Just wrapped up reading Dean Radin’s, “The Science of Magic.” From what I understand, Dean’s a scientist at the Institute of Noetic Sciences (IONS). The book was genuinely informative, digging a little bit into the divide between what the government shares publicly about Parapsychology and what’s actually happening behind the scenes. There’s a ton of data, experiments, and research into magic and psychic abilities, which I found fascinating, too.
It took me about eight hours to get through the book, and I’m planning to go back and review the ending. There are still some unclear areas as to how some types of magick actually work. But that’s probably because I missed a few things here and there.
Radin seems to be about my parents’ age, maybe older, and he mentioned writing another book in the future. This one just came out this year. All in all, a worthwhile read.
Today, as I anticipated, I got a phone call from Maryland. Oddly enough, I was sitting in my kitchen, just as I was in the vision I had yesterday while talking with her on the phone. I’m referring to my most recent vision involving Alexa and being remotely viewed.
Speaking of visions, yesterday I had a brief one I forgot to write down. In it, I was searching for Maryland’s car in a sprawling parking lot outside what looked like a strip mall, not unlike the ones in Newton, but somewhere else entirely.
The weather was grim and overcast, and on the way, I encountered a couple of individuals who seemed intent on confronting me. Fortunately, their leader decided against it, which was definitely the right call.
The vision ended with me finding Maryland’s car, but it was empty. I interpret this as a sign that reaching out to her, especially late in the afternoon or evening in the coming days, would probably be pointless, so I’m not going to bother.
On another note, I spent about an hour and a half meditating this afternoon, finishing up around 2:50 PM. My first vision was clearly a warning not to respond to my doorbell or the next unexpected knock on my door in the near future. It also made it clear I shouldn’t investigate who might be attempting to visit me in any way. “Duly Noted!”
The number 13 turned up as well in that vision. So, a moderate potential for severe weather is pending, I guess?
Anyhow… In the next vision during that session, I realized I’d neglected to take Shelby (Registered Seeing Eye Dog number two) out for most of the day, but she was surprisingly well-behaved. I took her outside, and my mother was there, reassuring me that the apartment didn’t smell bad and Shelby hadn’t had any accidents. It felt good to have that confirmation, and I ended the vision by taking Shelby out so she could finally do her business.
Reflecting on all this, I’m starting to think that despite feeling universally challenged, the higher powers: or God; don’t seem to have an issue with how I’m conducting myself. I’m keeping my anger with Dad in check, and maybe, just maybe, relief is on the horizon for my stress.
Whether I’ll play an active role in resolving issues with him remains to be seen. But the dream left me with a positive feeling, and it was nice to see Mom again.

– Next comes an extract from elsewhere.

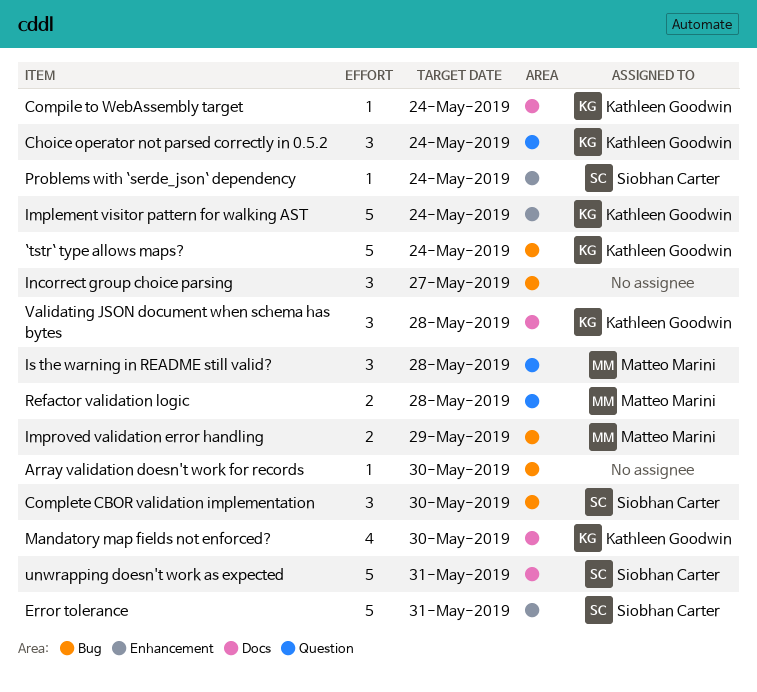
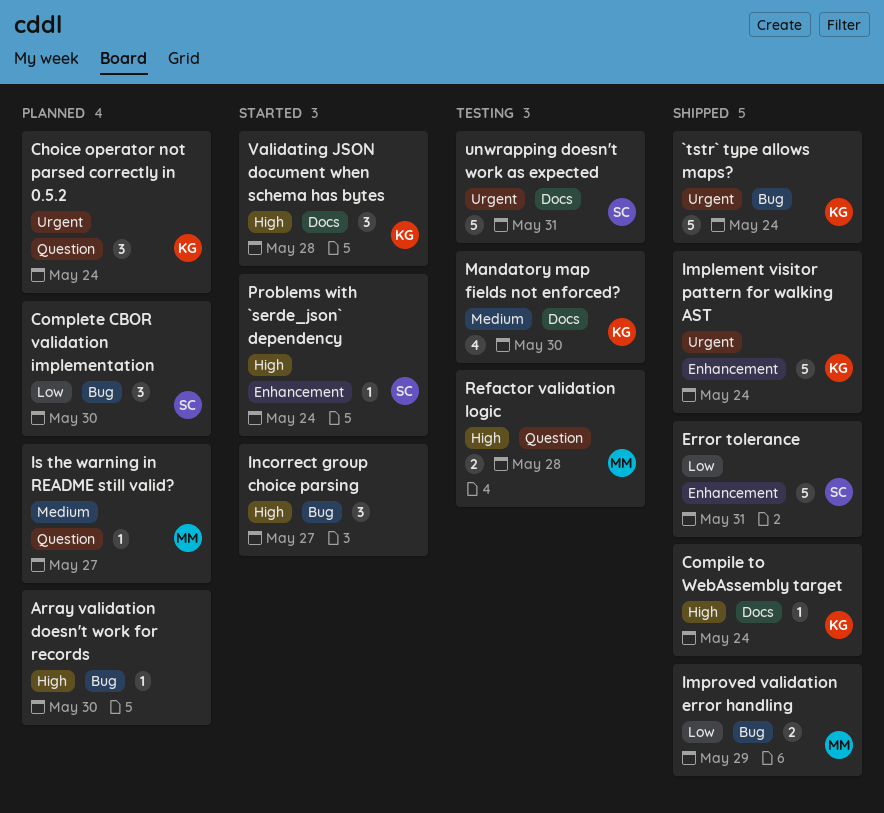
Is the warning in README still valid?, estimate: 3 -> 1
Is the warning in README still valid?, due: May 28 -> May 27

Conversely, a brief flash of Dad calling as the weather turned dark and damp didn’t feel so great. Interestingly, while I was reading and checking server records later on after the meditation session had ended, I felt an odd urge at 4:58 PM to turn on Do Not Disturb on my phone. Sure enough, Dad called at 5:07 P.M. But he didn’t leave a voicemail. If it was truly important, he’d have left one, so I didn’t call back or text.
Right now, my focus is on three things: eliminating negativity, increasing my income, and improving my intimate life. To be clear, when I say, “improving my intimate life,” I mean seeking a healthier, more frequent and fulfilling connection with others; a natural and important aspect of adult well-being, as any therapist or doctor would agree. These are the areas I’m channeling energy into during my meditations.
I’m still working on putting my journal online, and somehow all these pieces seem to fit together; the journaling online, meditations, dreams, building plugins for the enhancement of Brian Schnabel’s Head Space, the theme development project, etcetera. I’m not concerned about who reads the online journal at this point. I’m moving forward and letting my inner guidance lead the way, while trusting universal forces to handle the rest.
I haven’t quite figured out how I want to conceptualize all of this in my head, but maybe I don’t need to. I believe in God; a guiding intelligence in everything; and I’m comfortable with the idea that Jesus Christ existed, since there’s historical record to support that.
I know I’m rambling now, but the bottom line is I need to clarify what I actually want: Why do I want more money? Why do I want a more fulfilling intimate life? Why do I want less negativity? “Why!”
Well, I suppose less negativity means being treated as an equal. It’s time to sit down and write more about these topics and see where that leads. In other words, let the manifestation begin. That probably doesn’t make much sense. “Or does it?”